▶ Data for this exercise
···

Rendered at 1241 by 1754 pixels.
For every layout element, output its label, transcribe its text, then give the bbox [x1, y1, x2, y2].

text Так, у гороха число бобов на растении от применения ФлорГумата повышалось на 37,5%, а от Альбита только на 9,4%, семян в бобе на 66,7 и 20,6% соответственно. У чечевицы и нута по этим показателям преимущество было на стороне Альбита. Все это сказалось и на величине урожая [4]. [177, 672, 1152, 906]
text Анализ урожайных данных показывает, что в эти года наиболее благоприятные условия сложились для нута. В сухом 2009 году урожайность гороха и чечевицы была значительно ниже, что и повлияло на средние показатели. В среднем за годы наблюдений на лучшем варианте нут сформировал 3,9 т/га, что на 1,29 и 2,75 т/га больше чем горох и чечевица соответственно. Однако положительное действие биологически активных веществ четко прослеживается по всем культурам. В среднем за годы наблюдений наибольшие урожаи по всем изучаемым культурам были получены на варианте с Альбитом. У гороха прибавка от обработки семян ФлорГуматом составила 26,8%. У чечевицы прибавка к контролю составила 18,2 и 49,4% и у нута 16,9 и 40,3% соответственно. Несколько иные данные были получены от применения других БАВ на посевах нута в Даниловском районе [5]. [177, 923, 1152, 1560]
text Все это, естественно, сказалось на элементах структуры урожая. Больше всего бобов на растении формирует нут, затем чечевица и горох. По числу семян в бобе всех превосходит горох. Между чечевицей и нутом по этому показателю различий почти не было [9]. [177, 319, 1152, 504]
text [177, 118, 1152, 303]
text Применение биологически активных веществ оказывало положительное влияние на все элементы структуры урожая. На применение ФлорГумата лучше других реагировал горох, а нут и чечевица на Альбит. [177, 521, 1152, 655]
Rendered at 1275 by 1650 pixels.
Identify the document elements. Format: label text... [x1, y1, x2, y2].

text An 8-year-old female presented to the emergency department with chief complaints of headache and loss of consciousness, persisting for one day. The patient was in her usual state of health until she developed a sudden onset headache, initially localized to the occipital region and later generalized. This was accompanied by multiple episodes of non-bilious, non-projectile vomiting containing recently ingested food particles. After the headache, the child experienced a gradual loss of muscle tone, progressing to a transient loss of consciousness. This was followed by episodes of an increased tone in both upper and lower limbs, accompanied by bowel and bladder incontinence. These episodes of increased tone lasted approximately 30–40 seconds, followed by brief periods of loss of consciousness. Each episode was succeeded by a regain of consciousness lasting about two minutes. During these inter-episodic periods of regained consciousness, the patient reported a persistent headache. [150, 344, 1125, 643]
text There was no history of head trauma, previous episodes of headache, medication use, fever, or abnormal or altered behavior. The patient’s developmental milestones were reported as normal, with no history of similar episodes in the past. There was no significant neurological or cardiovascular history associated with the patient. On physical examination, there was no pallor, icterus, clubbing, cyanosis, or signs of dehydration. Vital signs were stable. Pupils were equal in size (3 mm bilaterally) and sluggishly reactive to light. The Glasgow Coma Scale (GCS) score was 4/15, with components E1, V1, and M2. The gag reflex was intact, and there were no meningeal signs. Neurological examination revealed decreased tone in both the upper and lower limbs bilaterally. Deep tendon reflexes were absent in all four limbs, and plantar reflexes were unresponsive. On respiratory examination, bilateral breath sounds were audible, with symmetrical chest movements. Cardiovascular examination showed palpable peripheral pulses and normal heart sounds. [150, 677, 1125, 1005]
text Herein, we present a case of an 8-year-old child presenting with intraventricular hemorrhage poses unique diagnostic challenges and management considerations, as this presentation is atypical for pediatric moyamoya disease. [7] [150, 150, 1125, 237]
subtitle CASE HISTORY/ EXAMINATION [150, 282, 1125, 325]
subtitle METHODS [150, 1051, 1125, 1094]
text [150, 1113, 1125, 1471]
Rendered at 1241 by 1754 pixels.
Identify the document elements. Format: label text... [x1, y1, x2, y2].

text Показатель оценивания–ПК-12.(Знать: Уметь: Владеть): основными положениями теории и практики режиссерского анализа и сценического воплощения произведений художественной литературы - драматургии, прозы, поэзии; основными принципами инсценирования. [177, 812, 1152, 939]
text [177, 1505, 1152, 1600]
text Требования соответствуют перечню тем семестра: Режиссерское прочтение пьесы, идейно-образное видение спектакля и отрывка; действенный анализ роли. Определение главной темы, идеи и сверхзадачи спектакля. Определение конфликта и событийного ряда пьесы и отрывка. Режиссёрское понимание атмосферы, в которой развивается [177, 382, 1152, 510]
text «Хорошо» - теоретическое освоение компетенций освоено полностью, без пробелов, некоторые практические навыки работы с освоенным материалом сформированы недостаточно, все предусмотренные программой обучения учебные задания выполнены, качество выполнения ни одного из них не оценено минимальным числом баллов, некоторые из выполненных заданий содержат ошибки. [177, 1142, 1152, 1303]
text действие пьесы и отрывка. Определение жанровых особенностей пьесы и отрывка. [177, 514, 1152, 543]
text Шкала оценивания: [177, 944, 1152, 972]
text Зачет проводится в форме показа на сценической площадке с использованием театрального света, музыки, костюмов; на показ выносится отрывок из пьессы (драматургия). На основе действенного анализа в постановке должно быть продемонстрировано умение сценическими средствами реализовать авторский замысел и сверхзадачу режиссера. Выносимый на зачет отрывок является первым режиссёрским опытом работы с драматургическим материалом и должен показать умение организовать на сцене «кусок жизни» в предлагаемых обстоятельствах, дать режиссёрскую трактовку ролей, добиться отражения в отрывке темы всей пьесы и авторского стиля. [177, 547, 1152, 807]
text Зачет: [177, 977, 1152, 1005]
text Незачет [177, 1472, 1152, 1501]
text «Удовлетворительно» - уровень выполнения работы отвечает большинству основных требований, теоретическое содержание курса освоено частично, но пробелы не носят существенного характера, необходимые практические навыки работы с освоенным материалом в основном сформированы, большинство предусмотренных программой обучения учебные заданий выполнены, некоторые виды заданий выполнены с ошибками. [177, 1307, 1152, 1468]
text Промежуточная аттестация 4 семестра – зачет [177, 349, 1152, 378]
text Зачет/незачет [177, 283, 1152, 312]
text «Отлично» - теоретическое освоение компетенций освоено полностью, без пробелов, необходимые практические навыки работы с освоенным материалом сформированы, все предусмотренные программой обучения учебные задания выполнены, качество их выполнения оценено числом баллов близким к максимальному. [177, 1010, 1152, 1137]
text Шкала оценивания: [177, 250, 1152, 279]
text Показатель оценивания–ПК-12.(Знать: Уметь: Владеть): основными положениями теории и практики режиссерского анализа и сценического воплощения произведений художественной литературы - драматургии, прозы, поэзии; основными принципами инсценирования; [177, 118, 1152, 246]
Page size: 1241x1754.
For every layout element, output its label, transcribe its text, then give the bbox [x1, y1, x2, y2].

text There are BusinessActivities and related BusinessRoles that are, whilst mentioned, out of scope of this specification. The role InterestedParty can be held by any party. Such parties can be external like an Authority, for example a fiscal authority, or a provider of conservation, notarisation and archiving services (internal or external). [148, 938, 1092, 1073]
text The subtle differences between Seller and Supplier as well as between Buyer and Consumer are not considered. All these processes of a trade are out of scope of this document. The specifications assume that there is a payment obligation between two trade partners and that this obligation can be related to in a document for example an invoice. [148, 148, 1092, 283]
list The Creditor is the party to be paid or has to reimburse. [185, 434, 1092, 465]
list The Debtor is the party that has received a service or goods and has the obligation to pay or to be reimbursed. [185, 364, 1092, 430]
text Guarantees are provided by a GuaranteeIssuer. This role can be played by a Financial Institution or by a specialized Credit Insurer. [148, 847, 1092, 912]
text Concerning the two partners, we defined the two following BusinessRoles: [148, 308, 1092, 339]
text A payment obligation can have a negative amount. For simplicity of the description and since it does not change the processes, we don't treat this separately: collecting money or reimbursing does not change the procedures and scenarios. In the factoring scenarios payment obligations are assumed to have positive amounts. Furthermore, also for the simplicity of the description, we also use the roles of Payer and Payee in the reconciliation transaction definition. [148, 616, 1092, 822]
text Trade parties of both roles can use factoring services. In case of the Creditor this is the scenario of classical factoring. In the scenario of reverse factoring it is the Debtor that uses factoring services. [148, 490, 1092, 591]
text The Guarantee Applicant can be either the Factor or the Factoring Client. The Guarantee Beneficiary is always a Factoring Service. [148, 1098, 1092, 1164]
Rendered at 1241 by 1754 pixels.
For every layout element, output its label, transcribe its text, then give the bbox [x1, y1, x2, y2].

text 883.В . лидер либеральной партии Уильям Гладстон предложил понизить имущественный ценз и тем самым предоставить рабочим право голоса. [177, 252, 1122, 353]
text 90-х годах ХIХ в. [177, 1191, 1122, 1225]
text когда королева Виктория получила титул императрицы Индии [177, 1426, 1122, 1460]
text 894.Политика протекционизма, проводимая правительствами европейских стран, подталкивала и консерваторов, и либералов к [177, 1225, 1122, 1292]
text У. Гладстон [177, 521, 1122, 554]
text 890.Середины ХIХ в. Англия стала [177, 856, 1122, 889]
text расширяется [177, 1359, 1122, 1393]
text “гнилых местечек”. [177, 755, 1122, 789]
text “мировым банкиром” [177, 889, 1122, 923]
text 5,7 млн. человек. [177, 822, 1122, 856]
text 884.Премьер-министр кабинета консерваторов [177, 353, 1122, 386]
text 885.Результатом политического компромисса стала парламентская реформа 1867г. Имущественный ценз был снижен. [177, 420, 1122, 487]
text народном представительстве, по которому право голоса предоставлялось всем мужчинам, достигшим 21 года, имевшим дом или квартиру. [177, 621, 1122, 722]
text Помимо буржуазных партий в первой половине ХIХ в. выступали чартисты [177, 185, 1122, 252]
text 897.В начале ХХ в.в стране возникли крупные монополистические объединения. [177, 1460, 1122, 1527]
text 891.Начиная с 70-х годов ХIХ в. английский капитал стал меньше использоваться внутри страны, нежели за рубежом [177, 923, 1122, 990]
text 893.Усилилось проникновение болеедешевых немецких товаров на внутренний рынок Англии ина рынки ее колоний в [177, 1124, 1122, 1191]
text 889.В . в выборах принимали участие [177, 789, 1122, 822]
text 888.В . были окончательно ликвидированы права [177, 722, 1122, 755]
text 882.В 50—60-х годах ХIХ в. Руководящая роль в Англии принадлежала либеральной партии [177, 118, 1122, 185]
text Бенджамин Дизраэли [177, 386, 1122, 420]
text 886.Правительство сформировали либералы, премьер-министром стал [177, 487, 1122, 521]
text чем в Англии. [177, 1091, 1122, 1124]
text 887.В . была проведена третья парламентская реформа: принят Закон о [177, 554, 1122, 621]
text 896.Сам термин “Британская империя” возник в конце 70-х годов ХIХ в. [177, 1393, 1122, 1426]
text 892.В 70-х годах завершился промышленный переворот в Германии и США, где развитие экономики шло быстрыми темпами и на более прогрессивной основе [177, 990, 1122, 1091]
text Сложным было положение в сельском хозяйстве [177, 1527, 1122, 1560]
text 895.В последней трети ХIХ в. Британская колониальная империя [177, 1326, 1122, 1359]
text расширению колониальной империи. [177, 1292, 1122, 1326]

···

▶ Task to complete
Read through the data above. Report each line that has the word "partners".

▶ Exercise solution
text The subtle differences between Seller and Supplier as well as between Buyer and Consumer are not considered. All these processes of a trade are out of scope of this document. The specifications assume that there is a payment obligation between two trade partners and that this obligation can be related to in a document for example an invoice. [148, 148, 1092, 283]
text Concerning the two partners, we defined the two following BusinessRoles: [148, 308, 1092, 339]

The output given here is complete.